Florinda Rosá Rohrbacher, servidora de carreira na prefeitura de São Bento do Sul há quase 30 anos. Conhecida no setor público por sua postura taxativa no que diz respeito a fazer a coisa conforme as leis, ela foi escolhida pelo prefeito de São Bento do Sul para assumir como secretária interina na pasta de Assistência Social. Não precisou um mês de trabalho para comprovar a seriedade e compromisso da servidora a frente da pasta. Foi imediatamente efetivada.

Porém, desde que apontada como nome ideal para o cargo, começaram nos corredores políticos ações hipócritas de gente que tem como compromisso apenas a desagregação. Pessoas contratadas e cargos políticos, aliados a outros “profissionais” que estão efetivados no setor público, começaram a “guerra de nervos” atacando a nova secretária por meio de fofoquinhas e incentivo aos conflitos nos bastidores. Um fato não apenas lamentável, mas vergonhoso.
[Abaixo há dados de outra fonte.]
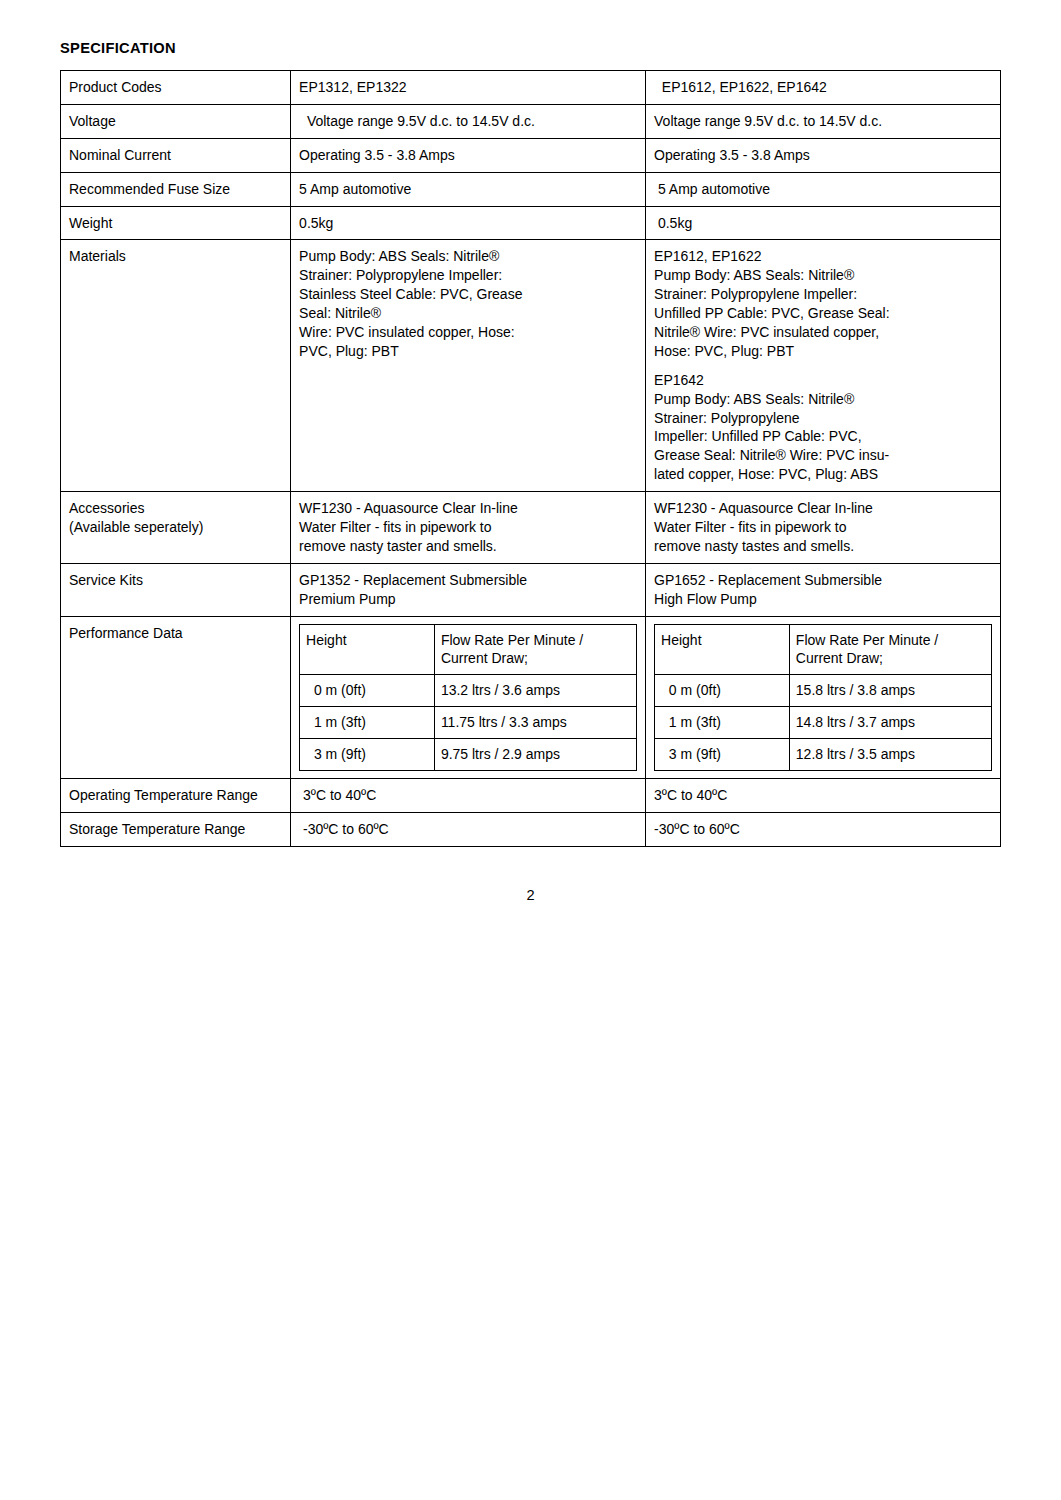SPECIFICATION
| Product Codes | EP1312, EP1322 | EP1612, EP1622, EP1642 |
| Voltage | Voltage range 9.5V d.c. to 14.5V d.c. | Voltage range 9.5V d.c. to 14.5V d.c. |
| Nominal Current | Operating 3.5 - 3.8 Amps | Operating 3.5 - 3.8 Amps |
| Recommended Fuse Size | 5 Amp automotive | 5 Amp automotive |
| Weight | 0.5kg | 0.5kg |
| Materials | Pump Body: ABS Seals: Nitrile® Strainer: Polypropylene Impeller: Stainless Steel Cable: PVC, Grease Seal: Nitrile® Wire: PVC insulated copper, Hose: PVC, Plug: PBT | EP1612, EP1622 Pump Body: ABS Seals: Nitrile® Strainer: Polypropylene Impeller: Unfilled PP Cable: PVC, Grease Seal: Nitrile® Wire: PVC insulated copper, Hose: PVC, Plug: PBT EP1642 Pump Body: ABS Seals: Nitrile® Strainer: Polypropylene Impeller: Unfilled PP Cable: PVC, Grease Seal: Nitrile® Wire: PVC insu- lated copper, Hose: PVC, Plug: ABS |
| Accessories (Available seperately) | WF1230 - Aquasource Clear In-line Water Filter - fits in pipework to remove nasty taster and smells. | WF1230 - Aquasource Clear In-line Water Filter - fits in pipework to remove nasty tastes and smells. |
| Service Kits | GP1352 - Replacement Submersible Premium Pump | GP1652 - Replacement Submersible High Flow Pump |
| Performance Data | / Height / Flow Rate Per Minute / Current Draw; / / 0 m (0ft) / 13.2 ltrs / 3.6 amps / / 1 m (3ft) / 11.75 ltrs / 3.3 amps / / 3 m (9ft) / 9.75 ltrs / 2.9 amps / | / Height / Flow Rate Per Minute / Current Draw; / / 0 m (0ft) / 15.8 ltrs / 3.8 amps / / 1 m (3ft) / 14.8 ltrs / 3.7 amps / / 3 m (9ft) / 12.8 ltrs / 3.5 amps / |
| Operating Temperature Range | 3ºC to 40ºC | 3ºC to 40ºC |
| Storage Temperature Range | -30ºC to 60ºC | -30ºC to 60ºC |
2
Algumas pessoas, que se sentem imunes a tudo e a todos, trataram de sair espalhando a discórdia por meio de uma prática antiga, que é jogar um servidor contra o outro, nesse caso contra a nova secretária e contra as pessoas que a apoiam. Em algumas situações, os desagregadores tentam inclusive plantar notas, informações equivocadas na mídia local. Sem sucesso.

Cabe à equipe de governo, àqueles que estão mais próximos do prefeito Magno Bollmann, no Gabinete, identificar essas pessoas e dar um basta. Em conversa com o próprio prefeito, O Jornaleiro concluiu que alguns nomes já foram identificados. Mas são necessárias providências, afinal, estamos tratando de uma situação que envolve uma das pastas mais importantes da administração no atendimento às demandas de famílias menos abastadas. Quem se acha no direito de assumir o cargo tem que refletir um pouco mais sobre seu papel no serviço público e fazer por merecer. Está certo o prefeito, nesta indicação assim como na saúde. É preciso nomear pessoas com conhecimento técnico e responsabilidade e competência  comprovada.

Por enquanto, enquanto os cães ladram, a caravana passa. O comentário aqui exposto está fundamentado nas situações de necessidade de participação efetiva e responsável da assistência social. Afinal, muitos casos acabam sendo relegados aos apelos dos veículos de comunicação para serem resolvidos.